AUGUST, OR OCTOBER? A strong upper high will remain the big player in Alabama weather for the next five to seven days, meaning little change in our weather through the weekend. Temperatures will be about 10 degrees above average during the afternoon hours, with highs in the 87- to 90-degree range. Look for mostly sunny days, fair nights and few, if any, showers. The chance of any one spot getting wet each afternoon is only in the 5 to 10 percent range, not really high enough to mention in our formal forecast.
FOOTBALL WEATHER: For high school games across the state Friday night, the sky will be clear with temperatures falling through the 70s.
Alabama travels to Fayetteville to take on Arkansas Saturday morning (11 a.m. kickoff). The sky will be occasionally cloudy, and a passing shower or thunderstorm is possible during the game. Temperatures will hover in the mid to upper 70s.
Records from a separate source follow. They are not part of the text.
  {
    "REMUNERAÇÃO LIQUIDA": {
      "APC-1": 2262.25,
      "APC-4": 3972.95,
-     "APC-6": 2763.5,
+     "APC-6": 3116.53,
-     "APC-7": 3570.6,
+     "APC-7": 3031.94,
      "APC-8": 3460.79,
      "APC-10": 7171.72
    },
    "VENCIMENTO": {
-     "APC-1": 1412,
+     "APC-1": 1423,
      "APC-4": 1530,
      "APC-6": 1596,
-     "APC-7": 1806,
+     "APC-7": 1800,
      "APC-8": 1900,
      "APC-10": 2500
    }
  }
Auburn will be on the road as well, playing Mississippi State in Starkville Saturday evening (6:30 p.m. kickoff). The sky will be mostly fair with temperatures falling from the low 80s at kickoff into the mid 70s by the final whistle.
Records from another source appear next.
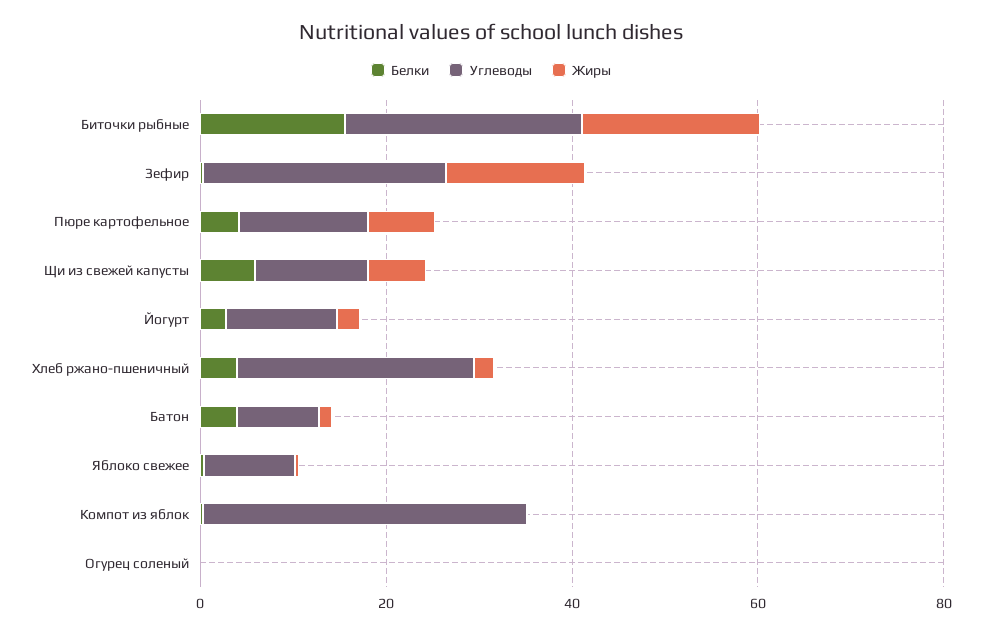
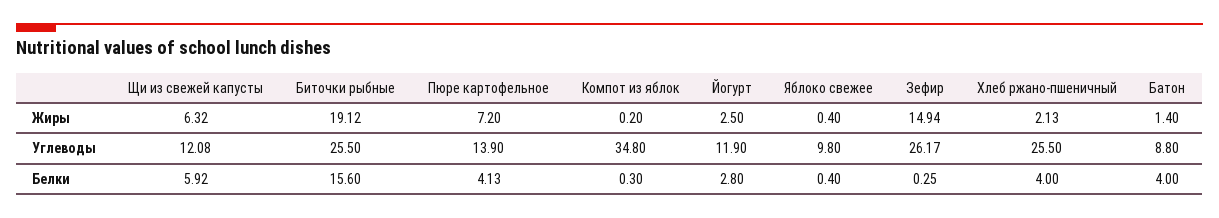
  {
    "Белки": {
      "Биточки рыбные": 15.6,
      "Зефир": 0.25,
      "Пюре картофельное": 4.13,
      "Щи из свежей капусты": 5.92,
      "Йогурт": 2.8,
      "Хлеб ржано-пшеничный": 4,
      "Батон": 4,
      "Яблоко свежее": 0.4,
-     "Компот из яблок": 0.3,
+     "Компот из яблок": 0.3
-     "Огурец соленый": 0
    },
    "Углеводы": {
      "Биточки рыбные": 25.5,
      "Зефир": 26.17,
      "Пюре картофельное": 13.9,
      "Щи из свежей капусты": 12.08,
      "Йогурт": 11.9,
      "Хлеб ржано-пшеничный": 25.5,
      "Батон": 8.8,
      "Яблоко свежее": 9.8,
-     "Компот из яблок": 34.8,
+     "Компот из яблок": 34.8
-     "Огурец соленый": 0
    },
    "Жиры": {
      "Биточки рыбные": 19.12,
      "Зефир": 14.94,
      "Пюре картофельное": 7.2,
      "Щи из свежей капусты": 6.32,
      "Йогурт": 2.5,
      "Хлеб ржано-пшеничный": 2.13,
      "Батон": 1.4,
      "Яблоко свежее": 0.4,
-     "Компот из яблок": 0.2,
+     "Компот из яблок": 0.2
-     "Огурец соленый": 0
    }
  }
UAB will host Louisiana Tech Saturday evening (6 p.m. kickoff) at Legion Field in Birmingham. Expect a clear sky with temperatures falling from the mid 80s at kickoff into the mid 70s by the final whistle.
NEXT WEEK: A high-amplitude pattern will be the story, with a cold, unsettled upper trough in the western states and the warm ridge continuing over the east. For Alabama, it still looks warm and mostly dry with highs in the mid 80s and only isolated showers at best.
TROPICS: Hurricane Leslie is in the middle of the Atlantic, far from land. It will drift north, and then turn east later this week as it begins to weaken. A disturbance in the southwest Caribbean has a 30 percent chance of development over the next five days as it drifts northward.
ON THIS DATE IN 2002: Hurricane Lili made landfall on the Louisiana coast at category one strength; at one point it was a category four storm over the Gulf of Mexico. Lili caused extensive damage through the Caribbean, particularly to crops and poorly built homes. Mudslides were common on the more mountainous islands, particularly Haiti and Jamaica. In the United States, the storm cut off the production of oil within the Gulf of Mexico, and caused severe damage in parts of Louisiana. Total damage amounted to $925 million, and the storm killed 15 people during its existence.